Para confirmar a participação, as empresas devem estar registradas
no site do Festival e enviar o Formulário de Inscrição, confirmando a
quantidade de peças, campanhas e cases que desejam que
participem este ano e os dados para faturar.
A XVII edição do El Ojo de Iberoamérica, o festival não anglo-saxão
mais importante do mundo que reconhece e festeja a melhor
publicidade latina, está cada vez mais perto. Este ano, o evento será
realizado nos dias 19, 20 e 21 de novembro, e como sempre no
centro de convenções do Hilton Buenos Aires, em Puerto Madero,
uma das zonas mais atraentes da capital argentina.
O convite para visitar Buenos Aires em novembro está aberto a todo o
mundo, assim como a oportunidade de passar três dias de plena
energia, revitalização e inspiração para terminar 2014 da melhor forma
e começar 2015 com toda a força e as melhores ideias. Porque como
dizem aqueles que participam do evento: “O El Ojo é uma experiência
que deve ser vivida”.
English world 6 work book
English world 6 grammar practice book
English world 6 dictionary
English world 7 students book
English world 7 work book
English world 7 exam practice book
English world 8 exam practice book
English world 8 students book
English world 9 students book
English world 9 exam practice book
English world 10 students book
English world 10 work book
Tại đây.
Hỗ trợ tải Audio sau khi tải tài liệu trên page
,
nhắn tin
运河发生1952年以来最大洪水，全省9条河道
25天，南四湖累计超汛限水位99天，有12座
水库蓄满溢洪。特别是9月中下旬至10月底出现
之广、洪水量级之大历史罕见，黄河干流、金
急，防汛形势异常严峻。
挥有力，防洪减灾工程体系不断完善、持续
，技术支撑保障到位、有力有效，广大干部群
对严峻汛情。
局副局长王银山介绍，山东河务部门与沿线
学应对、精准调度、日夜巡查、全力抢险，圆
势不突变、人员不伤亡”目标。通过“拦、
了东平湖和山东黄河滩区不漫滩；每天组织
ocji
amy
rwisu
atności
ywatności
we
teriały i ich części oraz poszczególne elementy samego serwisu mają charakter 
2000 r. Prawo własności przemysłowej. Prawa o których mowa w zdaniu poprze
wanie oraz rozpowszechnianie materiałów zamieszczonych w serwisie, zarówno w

◆ ◆ ◆

> [Assigned task]
The answer is all of the material, given again exactly.

> [Solution to the problem]
Para confirmar a participação, as empresas devem estar registradas
no site do Festival e enviar o Formulário de Inscrição, confirmando a
quantidade de peças, campanhas e cases que desejam que
participem este ano e os dados para faturar.
A XVII edição do El Ojo de Iberoamérica, o festival não anglo-saxão
mais importante do mundo que reconhece e festeja a melhor
publicidade latina, está cada vez mais perto. Este ano, o evento será
realizado nos dias 19, 20 e 21 de novembro, e como sempre no
centro de convenções do Hilton Buenos Aires, em Puerto Madero,
uma das zonas mais atraentes da capital argentina.
O convite para visitar Buenos Aires em novembro está aberto a todo o
mundo, assim como a oportunidade de passar três dias de plena
energia, revitalização e inspiração para terminar 2014 da melhor forma
e começar 2015 com toda a força e as melhores ideias. Porque como
dizem aqueles que participam do evento: “O El Ojo é uma experiência
que deve ser vivida”.
English world 6 work book
English world 6 grammar practice book
English world 6 dictionary
English world 7 students book
English world 7 work book
English world 7 exam practice book
English world 8 exam practice book
English world 8 students book
English world 9 students book
English world 9 exam practice book
English world 10 students book
English world 10 work book
Tại đây.
Hỗ trợ tải Audio sau khi tải tài liệu trên page
,
nhắn tin
运河发生1952年以来最大洪水，全省9条河道
25天，南四湖累计超汛限水位99天，有12座
水库蓄满溢洪。特别是9月中下旬至10月底出现
之广、洪水量级之大历史罕见，黄河干流、金
急，防汛形势异常严峻。
挥有力，防洪减灾工程体系不断完善、持续
，技术支撑保障到位、有力有效，广大干部群
对严峻汛情。
局副局长王银山介绍，山东河务部门与沿线
学应对、精准调度、日夜巡查、全力抢险，圆
势不突变、人员不伤亡”目标。通过“拦、
了东平湖和山东黄河滩区不漫滩；每天组织
ocji
amy
rwisu
atności
ywatności
we
teriały i ich części oraz poszczególne elementy samego serwisu mają charakter 
2000 r. Prawo własności przemysłowej. Prawa o których mowa w zdaniu poprze
wanie oraz rozpowszechnianie materiałów zamieszczonych w serwisie, zarówno w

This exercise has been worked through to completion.